→ **Problem to work on**
Among the records below, find each line that includes the string "requirements" and copy it.

→ **Supplied information**
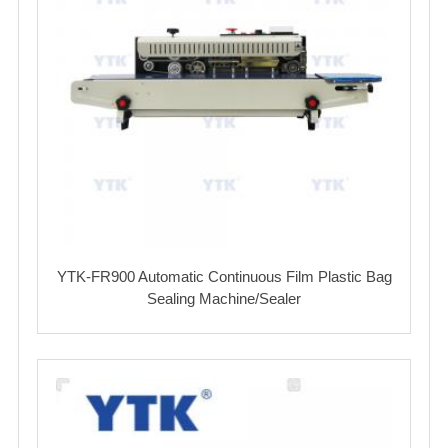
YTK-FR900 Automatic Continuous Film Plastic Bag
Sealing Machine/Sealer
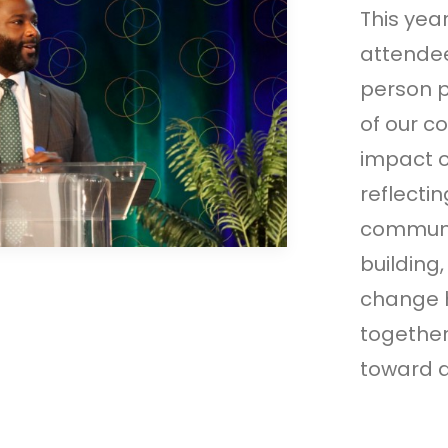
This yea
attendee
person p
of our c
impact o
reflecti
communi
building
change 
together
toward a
* * *
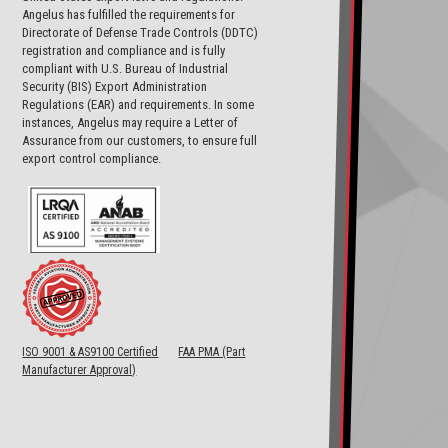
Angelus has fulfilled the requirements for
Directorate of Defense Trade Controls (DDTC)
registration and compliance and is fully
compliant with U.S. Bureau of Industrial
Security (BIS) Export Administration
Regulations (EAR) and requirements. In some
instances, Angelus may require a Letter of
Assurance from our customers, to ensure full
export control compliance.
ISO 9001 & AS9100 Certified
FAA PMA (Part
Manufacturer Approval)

→ **Your solution**
Angelus has fulfilled the requirements for
Regulations (EAR) and requirements. In some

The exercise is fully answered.